Stochastic Gravitational Waves from Modulated Reheating
Michele Benaco, Dimitrios Karamitros, Sami Nurmi, Kimmo Tuominen
TL;DR
The paper investigates whether a spectator field with Higgs-like couplings can source observable scalar-induced gravitational waves through modulated reheating in an $R^2$ inflation framework. It computes the spectator-driven curvature perturbation using the δN formalism and a stochastic de Sitter equilibrium for the spectator, then evaluates the second-order GW production via a convolution of the curvature power spectrum.
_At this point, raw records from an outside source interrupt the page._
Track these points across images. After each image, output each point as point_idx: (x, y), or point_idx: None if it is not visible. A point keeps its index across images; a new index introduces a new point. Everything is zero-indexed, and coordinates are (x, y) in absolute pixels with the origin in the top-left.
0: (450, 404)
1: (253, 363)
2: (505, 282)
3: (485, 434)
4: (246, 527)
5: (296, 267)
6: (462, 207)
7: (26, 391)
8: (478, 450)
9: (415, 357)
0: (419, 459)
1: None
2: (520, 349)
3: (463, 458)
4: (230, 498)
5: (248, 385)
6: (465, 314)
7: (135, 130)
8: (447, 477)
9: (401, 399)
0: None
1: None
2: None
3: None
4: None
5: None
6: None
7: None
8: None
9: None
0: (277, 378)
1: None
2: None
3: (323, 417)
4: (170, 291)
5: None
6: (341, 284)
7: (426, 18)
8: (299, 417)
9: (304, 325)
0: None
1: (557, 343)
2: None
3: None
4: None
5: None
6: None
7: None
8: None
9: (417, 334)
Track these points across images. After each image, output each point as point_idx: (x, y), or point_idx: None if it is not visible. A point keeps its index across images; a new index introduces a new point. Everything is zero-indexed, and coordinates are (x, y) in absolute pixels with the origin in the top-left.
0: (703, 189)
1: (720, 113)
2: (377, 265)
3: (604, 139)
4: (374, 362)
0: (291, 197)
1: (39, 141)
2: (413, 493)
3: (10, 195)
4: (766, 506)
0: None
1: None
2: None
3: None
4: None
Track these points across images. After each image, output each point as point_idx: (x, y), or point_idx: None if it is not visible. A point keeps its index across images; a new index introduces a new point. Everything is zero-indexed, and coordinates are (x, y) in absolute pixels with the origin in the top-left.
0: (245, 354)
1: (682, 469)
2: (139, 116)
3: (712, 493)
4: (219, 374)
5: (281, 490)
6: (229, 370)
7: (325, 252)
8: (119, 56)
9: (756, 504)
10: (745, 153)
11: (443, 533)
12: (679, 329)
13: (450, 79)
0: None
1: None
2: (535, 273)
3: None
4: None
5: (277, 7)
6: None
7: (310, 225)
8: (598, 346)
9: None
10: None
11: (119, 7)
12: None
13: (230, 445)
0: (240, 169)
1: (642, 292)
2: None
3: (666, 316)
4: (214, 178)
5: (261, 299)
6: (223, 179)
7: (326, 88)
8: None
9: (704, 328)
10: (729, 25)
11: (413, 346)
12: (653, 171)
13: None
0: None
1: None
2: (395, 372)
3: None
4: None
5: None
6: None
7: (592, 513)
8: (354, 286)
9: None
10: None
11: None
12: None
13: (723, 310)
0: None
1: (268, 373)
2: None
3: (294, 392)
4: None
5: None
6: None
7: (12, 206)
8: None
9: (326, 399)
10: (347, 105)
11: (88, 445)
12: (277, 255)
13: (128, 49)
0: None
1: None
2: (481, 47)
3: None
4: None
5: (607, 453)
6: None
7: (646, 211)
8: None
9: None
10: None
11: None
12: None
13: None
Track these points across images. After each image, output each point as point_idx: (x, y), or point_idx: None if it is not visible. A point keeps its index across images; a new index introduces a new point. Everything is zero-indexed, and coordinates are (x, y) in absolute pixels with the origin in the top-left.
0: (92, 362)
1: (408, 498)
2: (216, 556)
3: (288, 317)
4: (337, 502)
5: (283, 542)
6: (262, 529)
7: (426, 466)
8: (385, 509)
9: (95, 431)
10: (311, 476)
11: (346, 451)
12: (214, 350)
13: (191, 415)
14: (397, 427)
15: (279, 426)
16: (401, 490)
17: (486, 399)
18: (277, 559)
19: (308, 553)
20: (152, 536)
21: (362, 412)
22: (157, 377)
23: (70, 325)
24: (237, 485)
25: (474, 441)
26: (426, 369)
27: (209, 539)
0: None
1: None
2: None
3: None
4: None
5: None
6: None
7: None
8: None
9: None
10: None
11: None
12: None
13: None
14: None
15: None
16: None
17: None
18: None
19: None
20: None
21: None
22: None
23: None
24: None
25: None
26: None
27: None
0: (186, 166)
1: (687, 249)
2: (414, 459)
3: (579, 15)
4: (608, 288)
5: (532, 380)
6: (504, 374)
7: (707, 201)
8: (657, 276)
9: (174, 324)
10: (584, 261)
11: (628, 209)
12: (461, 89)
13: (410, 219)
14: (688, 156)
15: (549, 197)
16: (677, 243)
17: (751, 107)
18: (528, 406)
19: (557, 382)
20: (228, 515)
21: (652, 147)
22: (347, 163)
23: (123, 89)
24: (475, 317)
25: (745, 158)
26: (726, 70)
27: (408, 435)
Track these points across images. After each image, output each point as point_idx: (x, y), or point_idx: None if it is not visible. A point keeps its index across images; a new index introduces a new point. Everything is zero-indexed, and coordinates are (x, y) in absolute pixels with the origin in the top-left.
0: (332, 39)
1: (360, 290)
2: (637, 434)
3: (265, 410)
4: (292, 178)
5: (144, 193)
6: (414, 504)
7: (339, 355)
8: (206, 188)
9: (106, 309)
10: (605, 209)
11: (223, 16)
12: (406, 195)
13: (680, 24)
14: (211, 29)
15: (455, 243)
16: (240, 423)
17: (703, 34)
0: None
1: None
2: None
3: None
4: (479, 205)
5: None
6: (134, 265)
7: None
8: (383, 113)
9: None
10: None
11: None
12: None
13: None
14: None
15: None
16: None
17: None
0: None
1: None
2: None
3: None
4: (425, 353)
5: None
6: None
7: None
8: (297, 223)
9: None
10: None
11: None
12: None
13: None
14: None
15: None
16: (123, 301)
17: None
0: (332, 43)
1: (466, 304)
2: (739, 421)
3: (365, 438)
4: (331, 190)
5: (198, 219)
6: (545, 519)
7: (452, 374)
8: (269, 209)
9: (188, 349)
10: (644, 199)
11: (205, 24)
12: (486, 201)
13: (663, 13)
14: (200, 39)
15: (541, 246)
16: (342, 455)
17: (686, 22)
The main finding is that the gravitational wave signal is generically too small unless the couplings are large, in which case detectability by future experiments like BBO/DECIGO is marginal and may clash with perturbativity and Planck non-Gaussianity bounds. The results highlight a tension between achieving sizable small-scale GWs and satisfying large-scale constraints, suggesting limited prospects for probing Higgs-like spectator physics through stochastic GWs in this framework, with caveats related to finite-volume effects and potential mean-field regimes.
Abstract
We investigate scalar-induced stochastic gravitational waves from adiabatic curvature perturbations sourced by a spectator field via the modulated reheating mechanism. We consider a spectator scalar with Higgs-like couplings and inflaton decay via shift symmetric dimension-five operators. The spectator is assumed to be in the Sitter vacuum and it sources blue-tilted, strongly non-Gaussian curvature perturbations which can dominate the spectrum on small scales $k \gg \rm{Mpc}^{-1}$. We find that the setup could generate a gravitational wave signal testable by surveys like BBO and DECIGO but only for large coupling values not expected in low-energy particle physics setups that can be perturbatively extrapolated up to the inflationary scale.